Акли стал стучать. Она не пошевелилась. Он стал звать, но она не отвечала. Акли подумал, что жена уснула, и стал стучать еще сильнее; он называл ее ласковыми именами. Наконец Давда не торопясь встала, повернула в замке ключ и села на прежнее место. Акли вошел, и тут в открытую дверь ворвались далекие звуки свирели.
— Ты в розовом шерстяном платье? — удивился он. — Оно влетело мне в семь тысяч франков.
«Все меряет на деньги», — возмутилась Давда. Ей вспомнился затуманенный взгляд Менаша, когда он увидел ее в этом прекрасном платье; вспомнилось, как он подошел к ней вплотную и сказал: — «Я видел такое же платье на одной марокканке из Тазы, но куда ей до тебя. И шаль тебе так к лицу!»

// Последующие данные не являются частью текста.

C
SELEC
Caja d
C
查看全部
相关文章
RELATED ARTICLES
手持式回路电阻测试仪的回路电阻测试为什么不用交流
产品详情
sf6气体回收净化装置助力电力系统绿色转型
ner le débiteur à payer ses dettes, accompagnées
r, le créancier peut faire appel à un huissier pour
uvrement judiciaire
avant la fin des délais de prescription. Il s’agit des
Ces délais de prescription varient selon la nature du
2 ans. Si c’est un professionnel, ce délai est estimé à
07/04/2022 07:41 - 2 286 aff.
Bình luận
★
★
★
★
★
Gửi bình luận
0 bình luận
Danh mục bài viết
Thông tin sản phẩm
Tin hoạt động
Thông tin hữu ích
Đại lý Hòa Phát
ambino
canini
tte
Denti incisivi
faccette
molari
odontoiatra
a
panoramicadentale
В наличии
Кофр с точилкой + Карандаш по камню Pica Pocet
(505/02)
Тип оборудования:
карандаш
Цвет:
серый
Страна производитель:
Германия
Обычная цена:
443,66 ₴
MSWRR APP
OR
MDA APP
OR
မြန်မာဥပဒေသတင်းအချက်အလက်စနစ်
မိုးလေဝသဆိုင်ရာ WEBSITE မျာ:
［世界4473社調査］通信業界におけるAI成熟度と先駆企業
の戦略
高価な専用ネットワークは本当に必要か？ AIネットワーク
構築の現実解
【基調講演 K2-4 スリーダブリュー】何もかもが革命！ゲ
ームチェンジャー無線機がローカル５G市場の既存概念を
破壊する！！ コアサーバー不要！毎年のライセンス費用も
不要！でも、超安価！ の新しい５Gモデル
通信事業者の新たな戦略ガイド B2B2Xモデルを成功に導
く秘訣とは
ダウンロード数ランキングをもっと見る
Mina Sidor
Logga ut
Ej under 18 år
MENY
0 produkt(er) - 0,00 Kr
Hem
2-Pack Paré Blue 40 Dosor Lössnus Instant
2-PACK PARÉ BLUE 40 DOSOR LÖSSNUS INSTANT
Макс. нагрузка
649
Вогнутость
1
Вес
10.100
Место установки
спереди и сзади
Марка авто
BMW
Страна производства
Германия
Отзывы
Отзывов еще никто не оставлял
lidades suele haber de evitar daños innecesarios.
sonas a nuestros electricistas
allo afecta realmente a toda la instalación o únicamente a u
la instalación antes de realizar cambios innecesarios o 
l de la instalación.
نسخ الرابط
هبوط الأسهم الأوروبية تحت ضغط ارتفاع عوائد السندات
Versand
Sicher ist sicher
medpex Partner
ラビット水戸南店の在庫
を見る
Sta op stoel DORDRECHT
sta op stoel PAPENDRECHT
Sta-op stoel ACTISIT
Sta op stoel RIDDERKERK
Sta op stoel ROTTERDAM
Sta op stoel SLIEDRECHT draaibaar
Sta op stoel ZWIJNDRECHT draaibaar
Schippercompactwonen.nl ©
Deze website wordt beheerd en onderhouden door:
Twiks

А взгляд его был красноречивее слов.
Акли долго разглагольствовал. Давда не обращала на него внимания, она прислушивалась к звукам, долетавшим снаружи. По шороху шагов, по ударам гонга, по другим хорошо ей знакомым звукам она легко угадывала, что там происходит. Она знала привычку Менаша одним толчком распахивать ворота и захлопывать их со всего размаху, иной раз ногой; но сегодня он где-то задерживался.
А вдали слышались волнующие звуки свирели! Да кто же это играет так поздно, один в ночи? На окне медленно угасала глиняная лампа. Акли прилег на диван, чтобы «немного отдохнуть», и вовсю захрапел.
Свирель играла все неистовее, а ночь непомерно усиливала эхо, и Давда вдруг узнала любимую песенку Муха: «Мой базилик». Она подумала, что Менаш сейчас, наверно, тоже в кругу ватаги, что свирель играет и для него и что он, конечно, слышит эти звуки, даже если он и не с Мухом. Ей захотелось высунуться в окно и крикнуть, чтобы Мух умолк. Он услыхал бы ее, в этом можно было не сомневаться, ведь доносились же до нее звуки свирели. Но рядом, на диване, лежал Акли.